### Brief
Exactly as given, transcribe each entry that follows.

(Stored entries)
[Start of section]

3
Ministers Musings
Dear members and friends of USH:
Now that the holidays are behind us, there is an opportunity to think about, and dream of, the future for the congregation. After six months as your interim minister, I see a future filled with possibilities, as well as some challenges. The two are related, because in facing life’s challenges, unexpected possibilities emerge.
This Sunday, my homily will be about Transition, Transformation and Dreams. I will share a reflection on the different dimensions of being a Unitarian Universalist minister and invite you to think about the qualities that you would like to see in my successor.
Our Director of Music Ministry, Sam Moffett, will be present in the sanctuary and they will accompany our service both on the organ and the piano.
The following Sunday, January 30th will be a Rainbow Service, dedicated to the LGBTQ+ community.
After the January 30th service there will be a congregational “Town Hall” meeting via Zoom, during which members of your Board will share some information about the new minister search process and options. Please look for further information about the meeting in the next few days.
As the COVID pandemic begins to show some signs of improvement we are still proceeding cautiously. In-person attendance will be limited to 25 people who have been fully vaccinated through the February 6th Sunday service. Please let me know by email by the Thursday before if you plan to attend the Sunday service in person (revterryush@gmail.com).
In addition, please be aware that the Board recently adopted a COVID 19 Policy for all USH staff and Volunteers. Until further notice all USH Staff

[End of section]

### Reply
3
Ministers Musings
Dear members and friends of USH:
Now that the holidays are behind us, there is an opportunity to think about, and dream of, the future for the congregation. After six months as your interim minister, I see a future filled with possibilities, as well as some challenges. The two are related, because in facing life’s challenges, unexpected possibilities emerge.
This Sunday, my homily will be about Transition, Transformation and Dreams. I will share a reflection on the different dimensions of being a Unitarian Universalist minister and invite you to think about the qualities that you would like to see in my successor.
Our Director of Music Ministry, Sam Moffett, will be present in the sanctuary and they will accompany our service both on the organ and the piano.
The following Sunday, January 30th will be a Rainbow Service, dedicated to the LGBTQ+ community.
After the January 30th service there will be a congregational “Town Hall” meeting via Zoom, during which members of your Board will share some information about the new minister search process and options. Please look for further information about the meeting in the next few days.
As the COVID pandemic begins to show some signs of improvement we are still proceeding cautiously. In-person attendance will be limited to 25 people who have been fully vaccinated through the February 6th Sunday service. Please let me know by email by the Thursday before if you plan to attend the Sunday service in person (revterryush@gmail.com).
In addition, please be aware that the Board recently adopted a COVID 19 Policy for all USH staff and Volunteers. Until further notice all USH Staff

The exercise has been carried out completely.